The Meteorological Mobile Facility Next Generation Replacement system consists of a humvee, trailer, two remote transmitters, one local transmitter, radar and the ability to tap into weather satellites throughout the globe.
The system is due to replace the old, static equipment allowing weather operations to better embrace the Corps’ constant quest toward more mobile warfare.
“Before, we were stuck in one place and needed a lot of logistical support to even move a few miles,” said Staff Sgt. John Gregson, station forecaster and one of the testers of the new equipment. “Now, if needed we can go to a forward position, set up and start broadcasting information in little over an hour.”
“It’s great technology,” said Sgt. Dustin Jones, station forecaster. “It allows us to connect to any remote transmitter in the world, so if there were any in Afghanistan right now we could connect to them from here and get meteorological information.”
In addition to its mobility, the system also provides more accurate forecast and more reliable data, said Jones.
The equipment takes six Marines to set up.
“You think about it and weather determines everything in combat,” said Gregson. “Troops don’t move without knowing if there’s going to be fog, aircraft don’t take off unless they know the conditions. What this piece of equipment is going to provide for commanders is a tool that they can base plans and future operations on.”
The new equipment is also proving to be user friendly, learning to use the system and software hasn’t taken station Marines long.

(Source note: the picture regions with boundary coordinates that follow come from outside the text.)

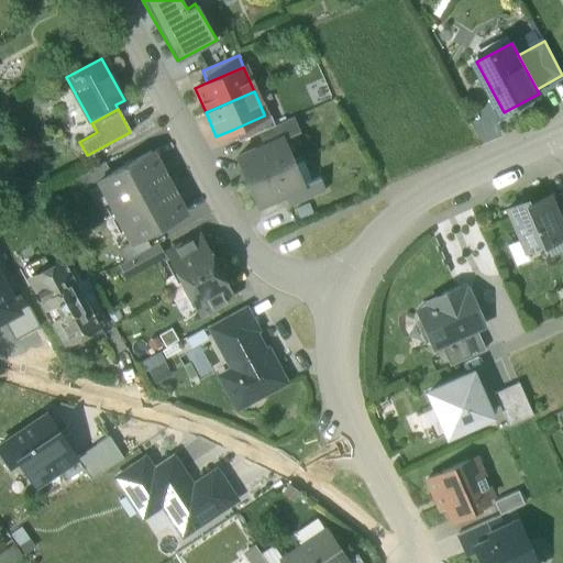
[(264,116),(232,130),(238,142),(256,133),(274,125),(268,113),(264,114),(264,116)]
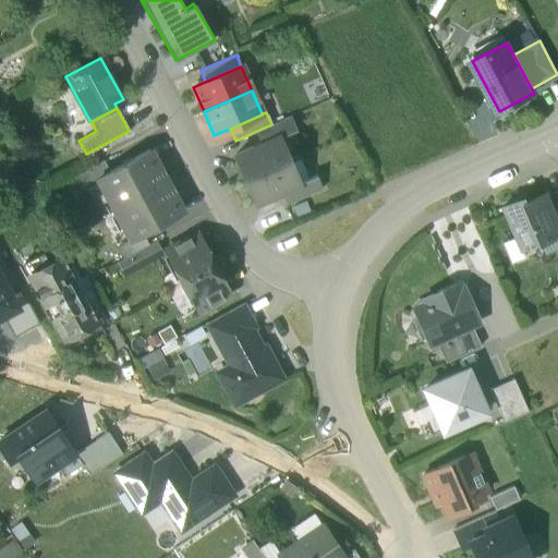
[(271,124),(254,132),(259,145),(278,136),(278,137),(295,130),(290,117),(271,124)]
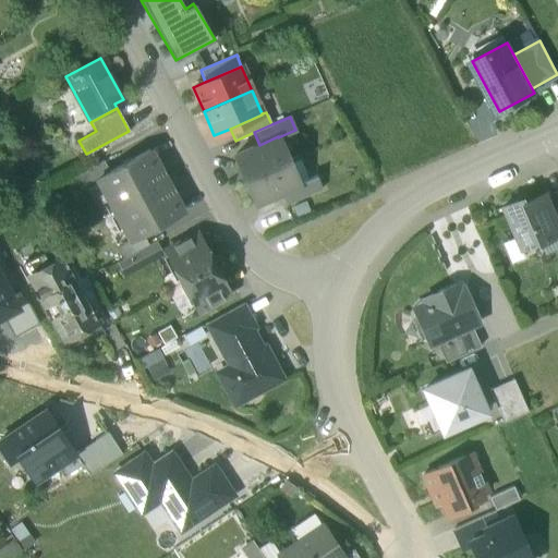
[(259,145),(234,156),(244,180),(289,160),(278,137),(278,136),(259,145)]
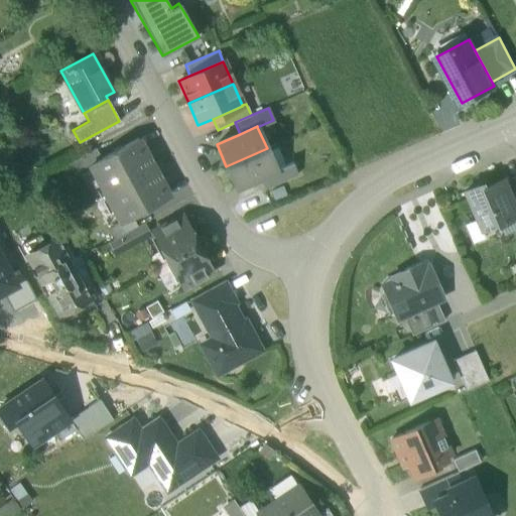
[(101,158),(90,164),(105,192),(152,167),(137,139),(101,158)]
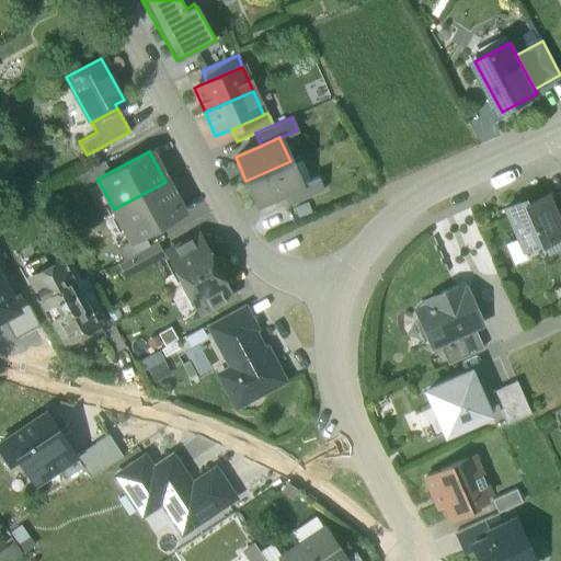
[(103,161),(77,175),(83,187),(98,179),(110,172),(103,161)]
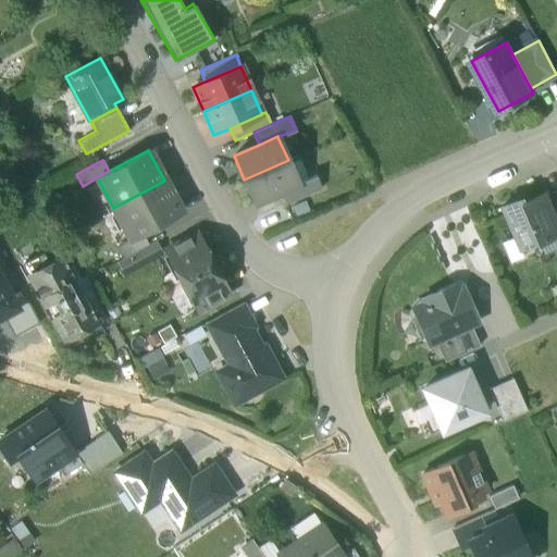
[(288,160),(244,180),(254,203),(280,193),(298,184),(298,183),(288,160)]
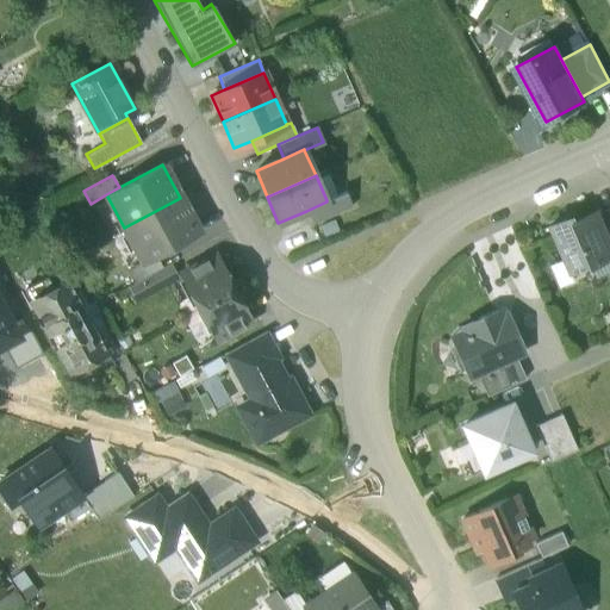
[(327,201),(306,211),(312,224),(352,206),(346,192),(327,200),(327,201)]
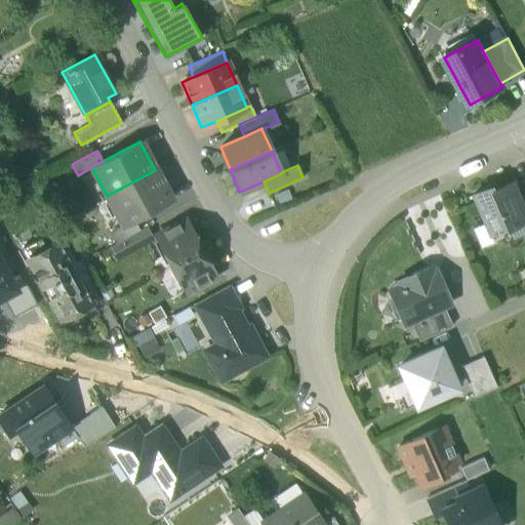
[(155,170),(107,196),(122,226),(133,219),(171,199),(155,170)]
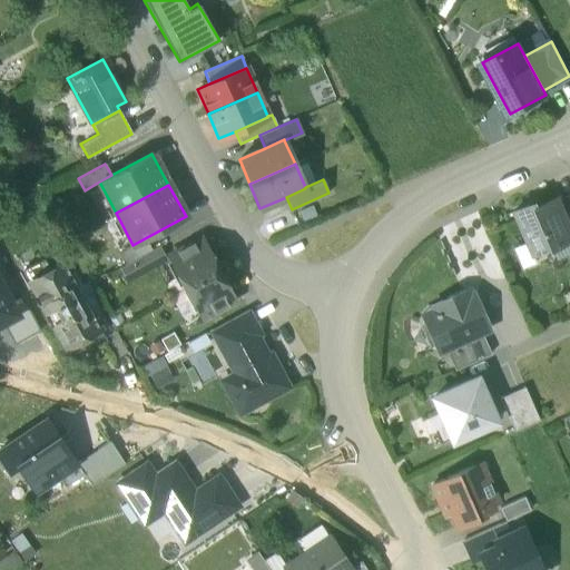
[(558,197),(533,208),(531,204),(513,212),(527,243),(512,248),(521,269),(536,263),(532,255),(547,248),(548,249),(569,238),(569,226),(564,214),(558,197)]
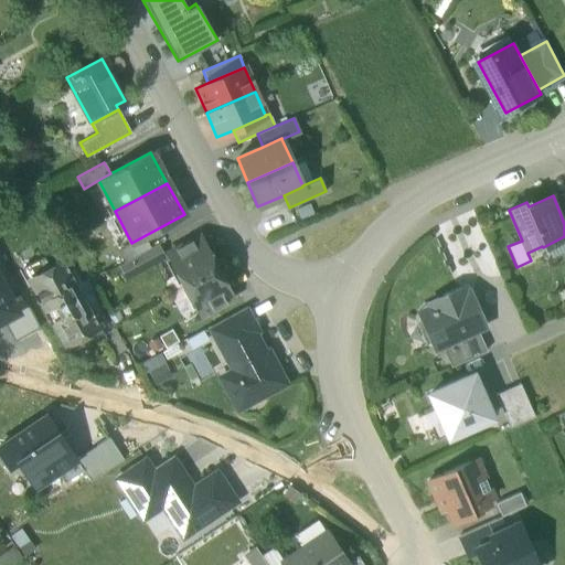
[(131,243),(117,251),(123,263),(150,247),(144,236),(131,243)]
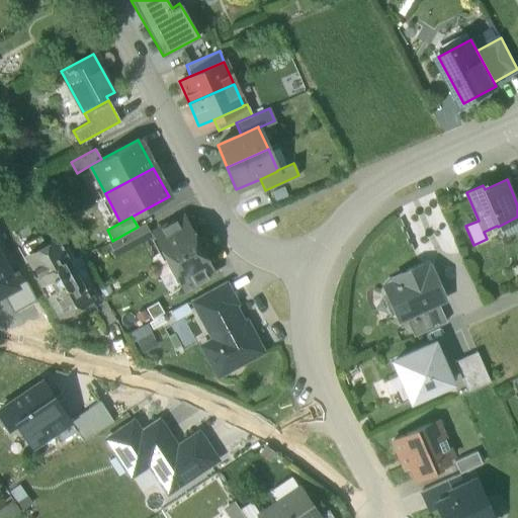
[(182,217),(153,232),(168,261),(197,245),(182,217)]
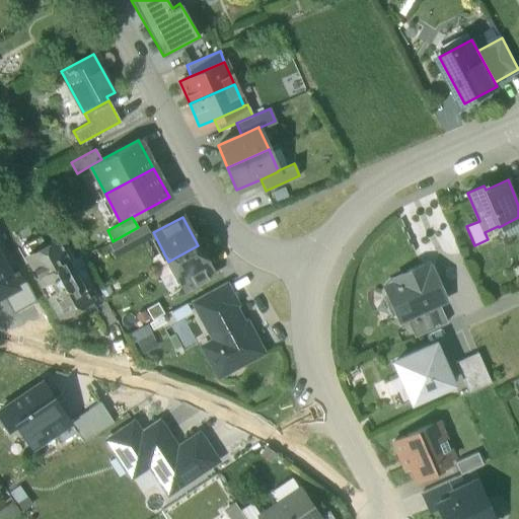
[(113,241),(108,243),(115,254),(149,236),(148,236),(150,235),(144,224),(138,227),(113,241)]
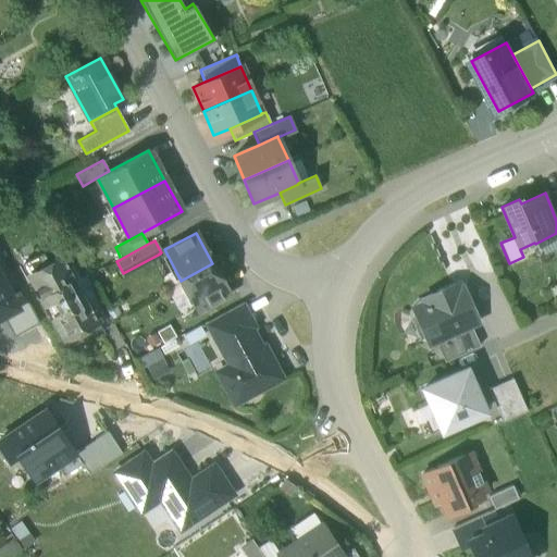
[(98,324),(62,258),(49,264),(42,252),(22,263),(45,304),(52,300),(59,312),(52,316),(66,342),(98,324)]
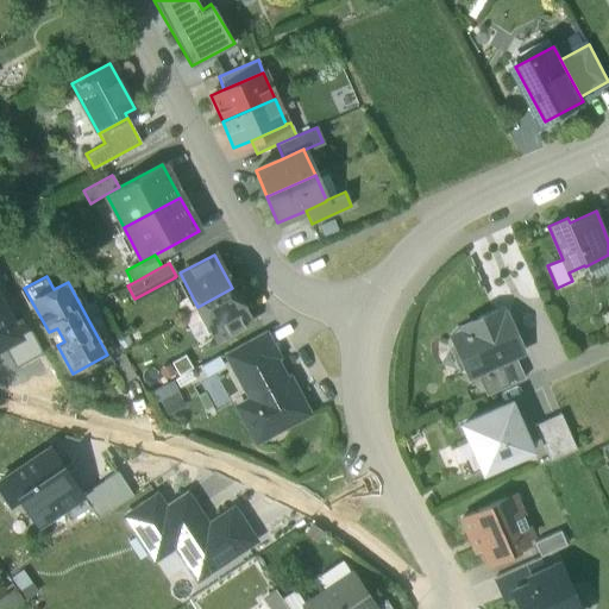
[(232,288),(198,307),(217,340),(251,321),(232,288)]
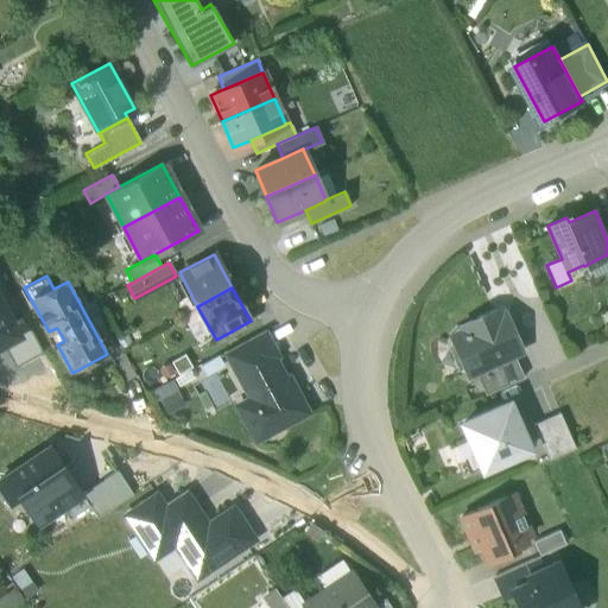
[(0,344),(2,343),(17,336),(10,322),(0,304),(0,344)]
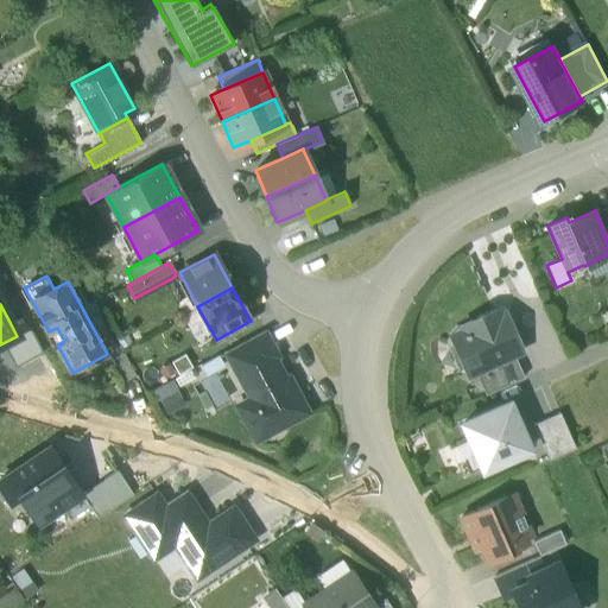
[(495,310),(464,323),(468,331),(451,340),(466,372),(512,352),(519,348),(505,316),(499,318),(495,310)]
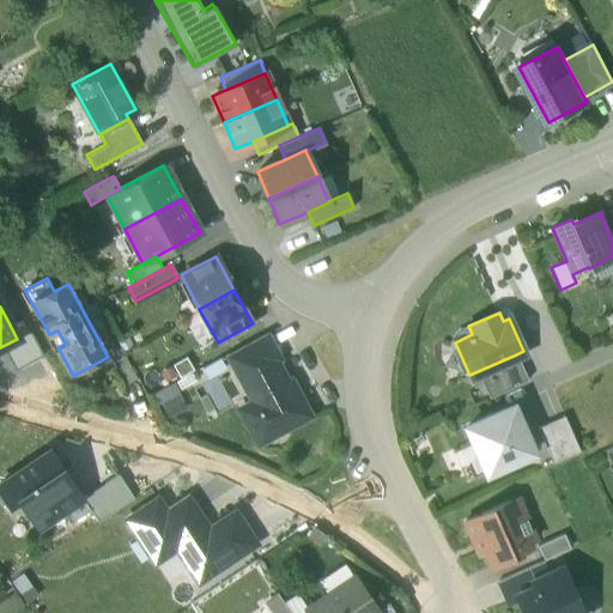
[(16,371),(43,356),(23,317),(10,325),(17,339),(2,346),(16,371)]
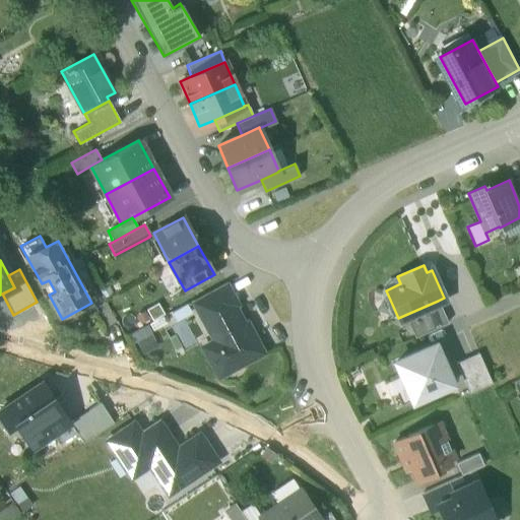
[(223,282),(192,300),(204,321),(233,306),(236,304),(223,282)]
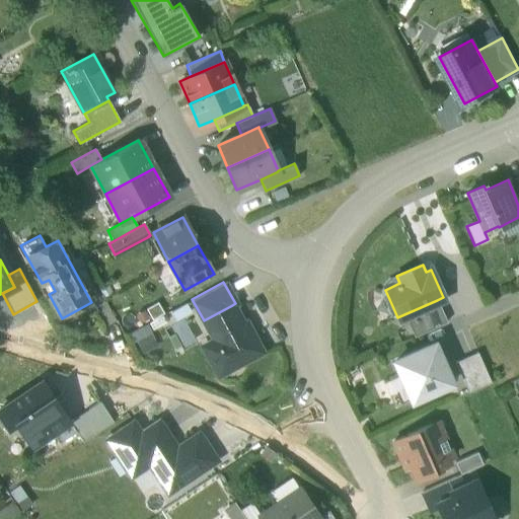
[(437,300),(403,314),(414,337),(446,322),(437,300)]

“Setting up the system and getting it going is really easy,” said Lance Cpl. Charles Eichler, station weather equipment maintainer. “None of us have ever used or seen the systems before, and we got it setup in three hours after we got it. It’s really effective, easy to use and a lot more comfortable than the old static module.”
The Marines are scheduled to keep the equipment for another six months, learn everything about it, write the standard operating procedures and display its capabilities for Headquarters Marine Corps approval.
“This equipment is the future for metrological studies and operations in the Corps,” said Eichler. “I’m just proud that I have the opportunity to shape the future and help my fellow Marines.”